▸ **DESCRIPTION OF THE TASK**
Quote the records exactly, starting at the line that contains "Page size: 1654x931." and ending at the end of the records.

───── SOURCE MATERIAL ─────

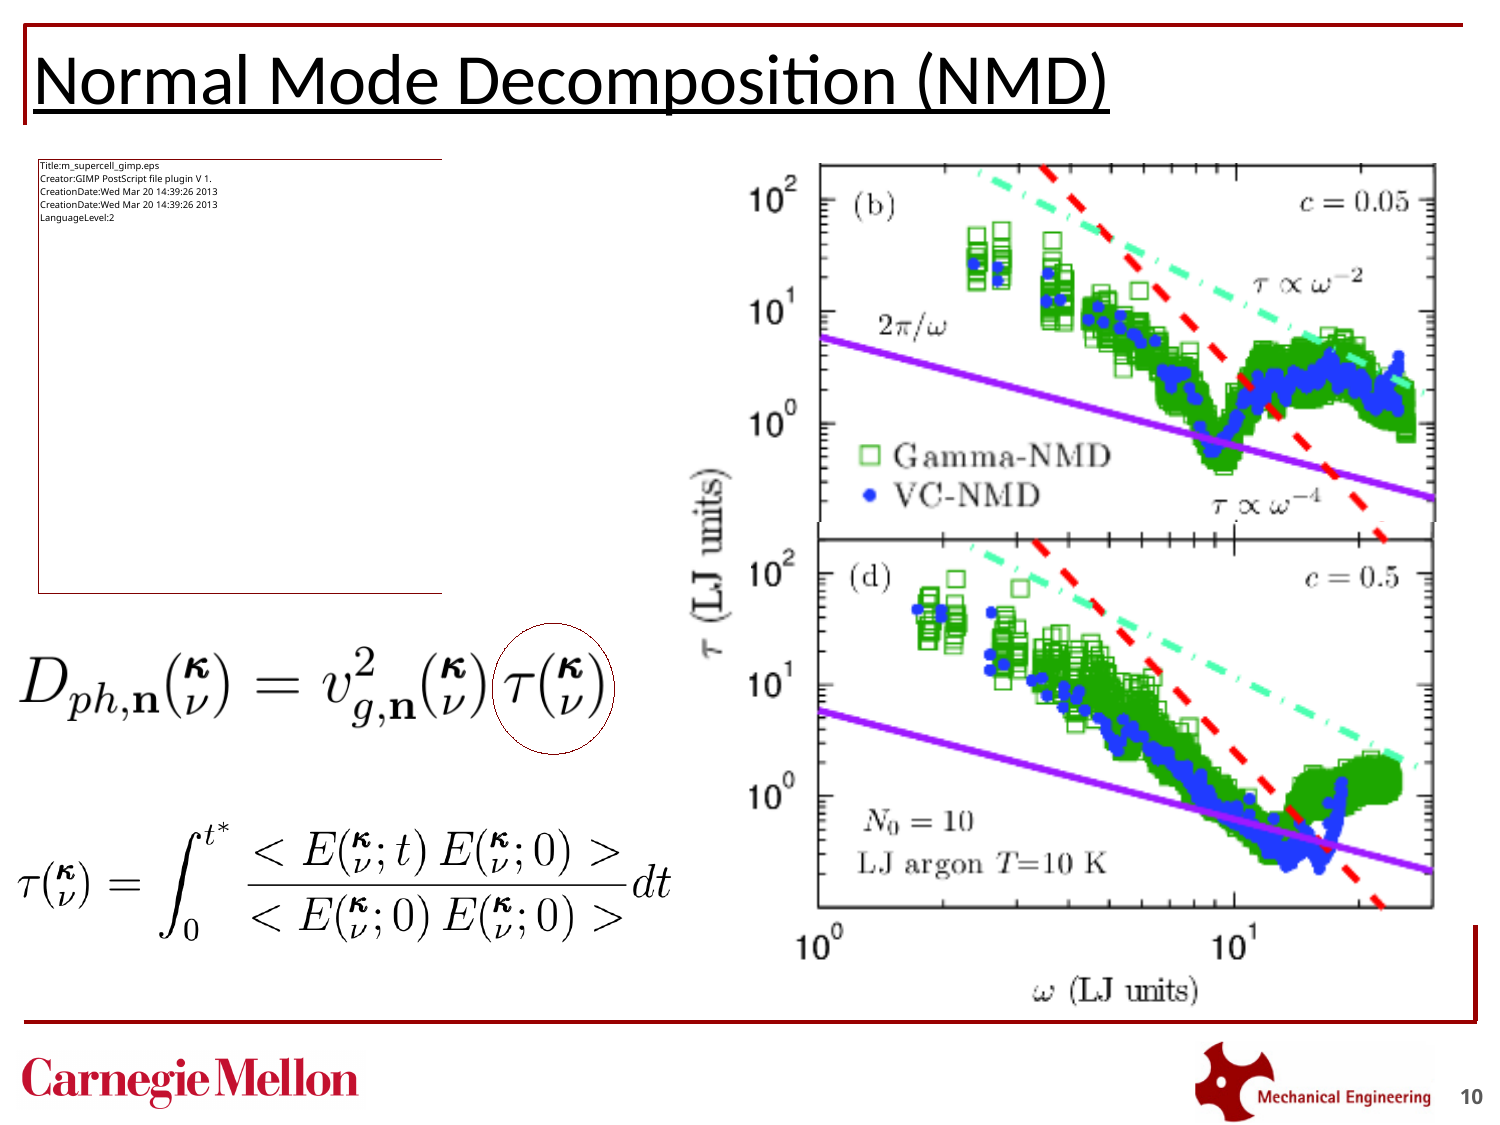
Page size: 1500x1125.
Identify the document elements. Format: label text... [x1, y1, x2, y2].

picture [12, 626, 613, 740]
picture [16, 1050, 366, 1110]
picture [37, 158, 442, 594]
picture [0, 788, 675, 959]
picture [1192, 1034, 1438, 1125]
title Normal Mode Decomposition (NMD) [18, 24, 1441, 127]
picture [675, 163, 1469, 1012]
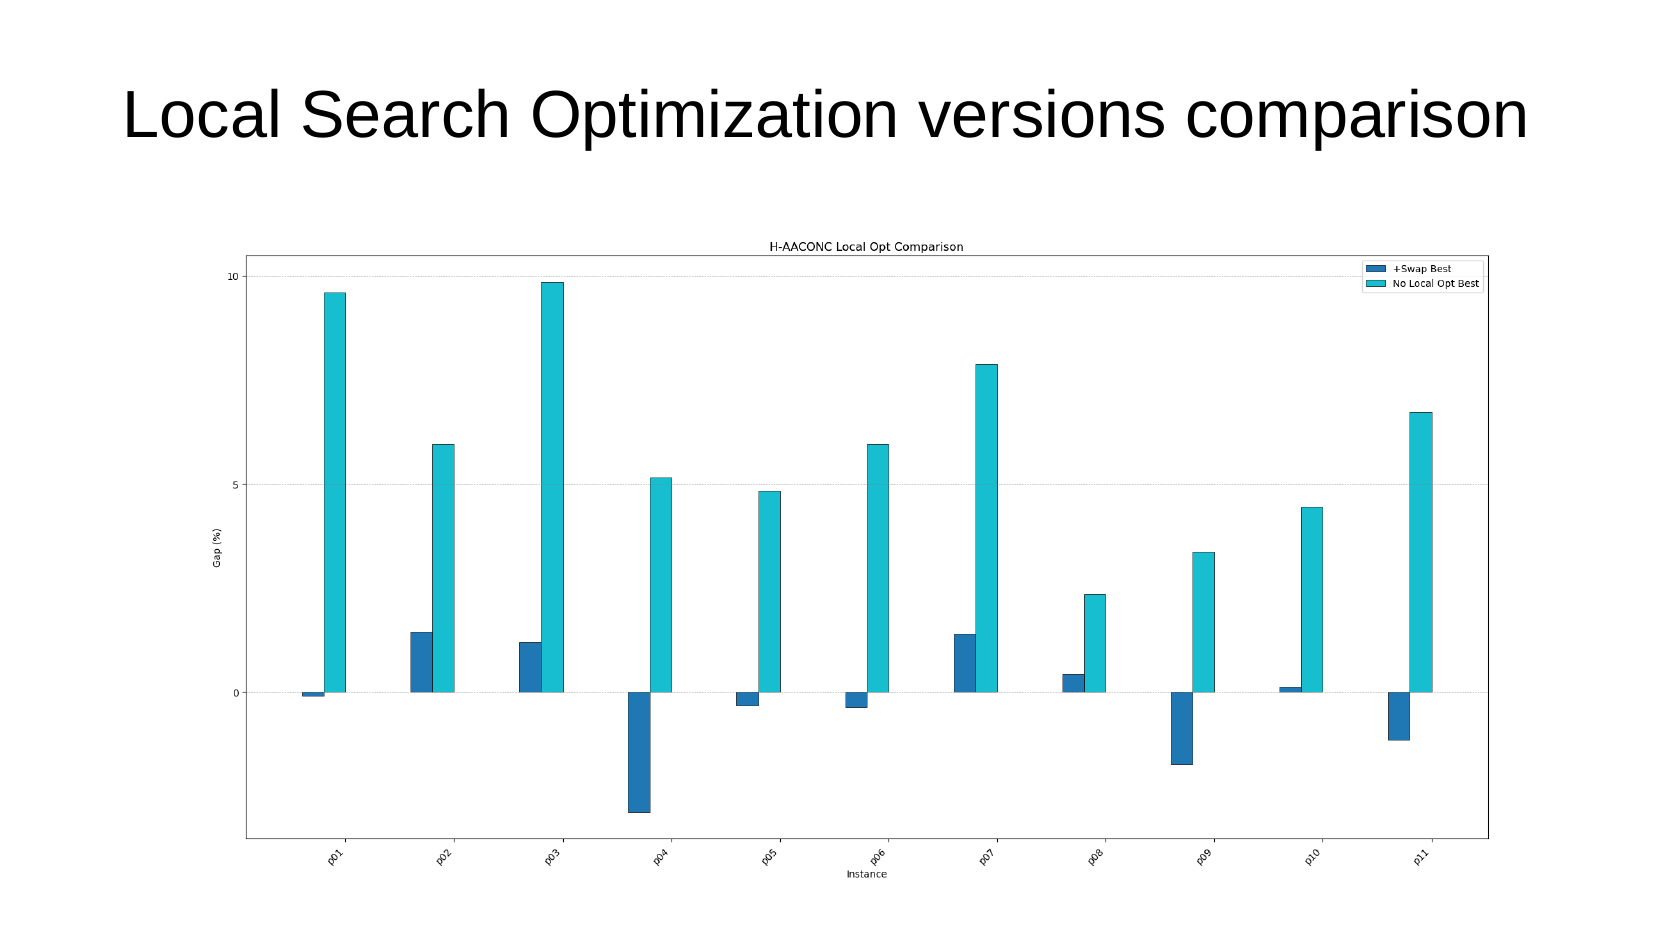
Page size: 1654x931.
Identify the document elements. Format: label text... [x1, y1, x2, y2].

picture [187, 226, 1501, 901]
title Local Search Optimization versions comparison [82, 37, 1571, 193]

─────

▸ **ANSWER**
Page size: 1654x931.
Identify the document elements. Format: label text... [x1, y1, x2, y2].

picture [187, 226, 1501, 901]
title Local Search Optimization versions comparison [82, 37, 1571, 193]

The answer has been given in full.